Paraneoplastic disorders are, in general, autoimmune disorders that are triggered by tumors. These disorders are strongly cancer associated, meaning that each of these conveys a distinct risk profile for various tumors. They involve T cell responses targeting the brain neuron. These are called intracellular antigens (antibodies). Intracellular antibodies in Autoimmune Encephalitis attack the brain cell by seeping inside the cell. These disorders tend to have a more malignant, severe clinical course. Patients will show early atrophy on their MRI and tend to be in the ICU. They may go into status epilepticus. Their EEG is typical of multi focal interictal epileptiform discharges (IEDs). So it is a wider spread disease.
Since patients tend to have an underlying malignancy at the time of diagnosis, the physician will search intently for an underlying occult malignancy. This is a cancer that is determined to be at the metastatic stage at the time of diagnosis but a primary tumor cannot be identified. The malignancy may not be found because it is microscopic so the physician will continue to screen the patient every 3 to 6 months. Tumor screening and treatment is essential to the proper management of these disorders for several reasons. 1) Treating the relevant tumor is thought to be helpful for treating the autoimmune disorder. 2) Tumor therapy and immune therapy may need to be given simultaneously and in a coordinated fashion. 3) Treatment with steroids, Rituximab, or Cyclophosphamide could complicate tumor diagnosis in the case of tumors like Lymphoma.

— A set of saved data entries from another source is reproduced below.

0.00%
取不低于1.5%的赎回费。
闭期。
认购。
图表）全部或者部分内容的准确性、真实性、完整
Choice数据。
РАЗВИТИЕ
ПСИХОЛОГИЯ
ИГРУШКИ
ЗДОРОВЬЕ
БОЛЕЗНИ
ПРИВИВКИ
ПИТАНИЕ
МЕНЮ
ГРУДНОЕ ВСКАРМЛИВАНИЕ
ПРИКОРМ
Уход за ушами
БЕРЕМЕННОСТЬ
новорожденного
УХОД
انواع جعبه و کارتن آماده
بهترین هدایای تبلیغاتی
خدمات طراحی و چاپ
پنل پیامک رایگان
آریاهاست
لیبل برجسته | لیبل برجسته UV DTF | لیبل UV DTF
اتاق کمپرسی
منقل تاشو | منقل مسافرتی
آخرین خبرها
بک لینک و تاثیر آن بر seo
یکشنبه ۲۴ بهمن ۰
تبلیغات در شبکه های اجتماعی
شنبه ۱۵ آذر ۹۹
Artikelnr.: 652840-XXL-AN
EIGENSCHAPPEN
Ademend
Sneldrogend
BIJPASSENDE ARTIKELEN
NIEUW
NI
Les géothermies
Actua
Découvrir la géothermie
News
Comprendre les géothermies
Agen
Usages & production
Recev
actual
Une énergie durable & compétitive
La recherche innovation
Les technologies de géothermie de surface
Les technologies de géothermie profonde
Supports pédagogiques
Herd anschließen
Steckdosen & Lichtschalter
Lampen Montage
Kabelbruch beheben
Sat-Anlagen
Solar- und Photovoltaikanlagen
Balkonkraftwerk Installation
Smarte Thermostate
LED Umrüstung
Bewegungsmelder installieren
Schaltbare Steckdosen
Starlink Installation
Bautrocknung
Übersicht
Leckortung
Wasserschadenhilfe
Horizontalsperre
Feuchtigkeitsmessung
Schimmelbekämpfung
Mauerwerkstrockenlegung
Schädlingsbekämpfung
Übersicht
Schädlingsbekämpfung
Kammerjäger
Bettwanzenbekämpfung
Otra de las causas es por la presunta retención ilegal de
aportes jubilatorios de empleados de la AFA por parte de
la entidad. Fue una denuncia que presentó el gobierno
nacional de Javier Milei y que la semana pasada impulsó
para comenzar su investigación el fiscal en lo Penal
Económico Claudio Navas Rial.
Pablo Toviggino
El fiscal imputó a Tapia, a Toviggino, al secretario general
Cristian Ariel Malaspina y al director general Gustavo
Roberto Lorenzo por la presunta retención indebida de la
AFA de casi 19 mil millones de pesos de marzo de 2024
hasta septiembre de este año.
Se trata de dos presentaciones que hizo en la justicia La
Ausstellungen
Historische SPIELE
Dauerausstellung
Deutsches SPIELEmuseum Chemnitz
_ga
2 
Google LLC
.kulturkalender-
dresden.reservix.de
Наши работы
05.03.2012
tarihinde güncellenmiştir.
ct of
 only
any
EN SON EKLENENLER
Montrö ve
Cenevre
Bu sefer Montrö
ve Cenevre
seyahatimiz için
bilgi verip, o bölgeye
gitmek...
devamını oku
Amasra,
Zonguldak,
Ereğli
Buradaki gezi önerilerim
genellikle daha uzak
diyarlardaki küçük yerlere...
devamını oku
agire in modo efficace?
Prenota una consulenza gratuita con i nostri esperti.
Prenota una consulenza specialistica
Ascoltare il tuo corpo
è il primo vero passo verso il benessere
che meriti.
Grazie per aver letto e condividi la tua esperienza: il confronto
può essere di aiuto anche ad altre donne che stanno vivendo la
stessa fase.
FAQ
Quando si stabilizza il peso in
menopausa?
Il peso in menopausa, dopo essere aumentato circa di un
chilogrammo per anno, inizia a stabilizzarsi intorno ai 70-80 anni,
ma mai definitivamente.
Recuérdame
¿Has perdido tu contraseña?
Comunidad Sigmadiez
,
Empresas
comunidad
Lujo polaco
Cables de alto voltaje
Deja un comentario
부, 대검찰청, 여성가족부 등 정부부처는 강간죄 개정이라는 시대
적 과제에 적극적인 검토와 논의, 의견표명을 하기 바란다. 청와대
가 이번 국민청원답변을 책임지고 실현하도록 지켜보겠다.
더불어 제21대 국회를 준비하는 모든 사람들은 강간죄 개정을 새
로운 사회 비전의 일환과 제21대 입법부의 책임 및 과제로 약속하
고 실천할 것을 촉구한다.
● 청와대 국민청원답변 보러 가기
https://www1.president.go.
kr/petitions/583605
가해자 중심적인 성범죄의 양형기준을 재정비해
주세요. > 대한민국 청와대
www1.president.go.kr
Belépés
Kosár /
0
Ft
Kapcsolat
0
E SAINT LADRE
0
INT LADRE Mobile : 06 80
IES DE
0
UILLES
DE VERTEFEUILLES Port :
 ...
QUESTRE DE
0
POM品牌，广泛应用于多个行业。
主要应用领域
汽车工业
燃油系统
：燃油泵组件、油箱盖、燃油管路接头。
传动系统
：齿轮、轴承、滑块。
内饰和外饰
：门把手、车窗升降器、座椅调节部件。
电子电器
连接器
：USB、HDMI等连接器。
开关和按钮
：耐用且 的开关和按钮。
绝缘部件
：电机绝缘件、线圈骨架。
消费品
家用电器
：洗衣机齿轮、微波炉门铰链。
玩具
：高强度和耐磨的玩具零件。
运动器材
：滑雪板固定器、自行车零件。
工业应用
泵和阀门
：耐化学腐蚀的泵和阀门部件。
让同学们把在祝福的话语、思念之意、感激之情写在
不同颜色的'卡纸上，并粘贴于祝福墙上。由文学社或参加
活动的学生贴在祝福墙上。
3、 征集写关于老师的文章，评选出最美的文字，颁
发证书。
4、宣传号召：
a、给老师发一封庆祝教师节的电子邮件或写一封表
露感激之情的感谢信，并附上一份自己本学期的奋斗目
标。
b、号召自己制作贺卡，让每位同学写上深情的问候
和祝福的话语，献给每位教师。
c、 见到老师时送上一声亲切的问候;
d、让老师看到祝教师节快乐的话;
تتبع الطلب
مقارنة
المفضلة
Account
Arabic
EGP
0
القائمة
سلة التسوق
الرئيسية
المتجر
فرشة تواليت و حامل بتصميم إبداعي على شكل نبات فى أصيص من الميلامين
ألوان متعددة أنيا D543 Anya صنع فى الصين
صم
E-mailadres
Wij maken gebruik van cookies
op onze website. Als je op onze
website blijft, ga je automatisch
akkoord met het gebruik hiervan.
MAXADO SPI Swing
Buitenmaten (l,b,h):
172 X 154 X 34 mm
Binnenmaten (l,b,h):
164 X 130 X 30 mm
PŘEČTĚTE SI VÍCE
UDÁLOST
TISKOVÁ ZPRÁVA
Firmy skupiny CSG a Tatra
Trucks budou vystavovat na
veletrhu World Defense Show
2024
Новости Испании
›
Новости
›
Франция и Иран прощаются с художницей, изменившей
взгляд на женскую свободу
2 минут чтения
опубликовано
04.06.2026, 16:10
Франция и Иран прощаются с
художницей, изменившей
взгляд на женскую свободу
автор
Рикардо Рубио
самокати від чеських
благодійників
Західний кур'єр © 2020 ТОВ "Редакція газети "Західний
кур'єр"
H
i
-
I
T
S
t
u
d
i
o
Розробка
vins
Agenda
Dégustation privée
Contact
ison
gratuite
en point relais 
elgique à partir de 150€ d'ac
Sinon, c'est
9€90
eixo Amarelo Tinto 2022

Paraneoplastic disorders are associated with, but not caused by, the intracellular antibodies. The antibodies in these disorders are useful tumor markers, and aid the clinician as to where they need to search for an associated tumor. For example, paraneoplastic syndromes such as cerebellar degeneration or Limbic Encephalitis are associated with highly specific antibodies against intracellular neuronal proteins and aggressive cytotoxic T cell responses that usually lead to irreversible functional and structural neuronal damage.
The prognosis tends to be poor because of the irreversible progressive neuronal cell death and neurological decline caused by these antibodies; the severity of associated cancers, and the difficulty in controlling these sorts of T-cell immune responses targeting the brain cells because they tend to not respond to immunotherapy.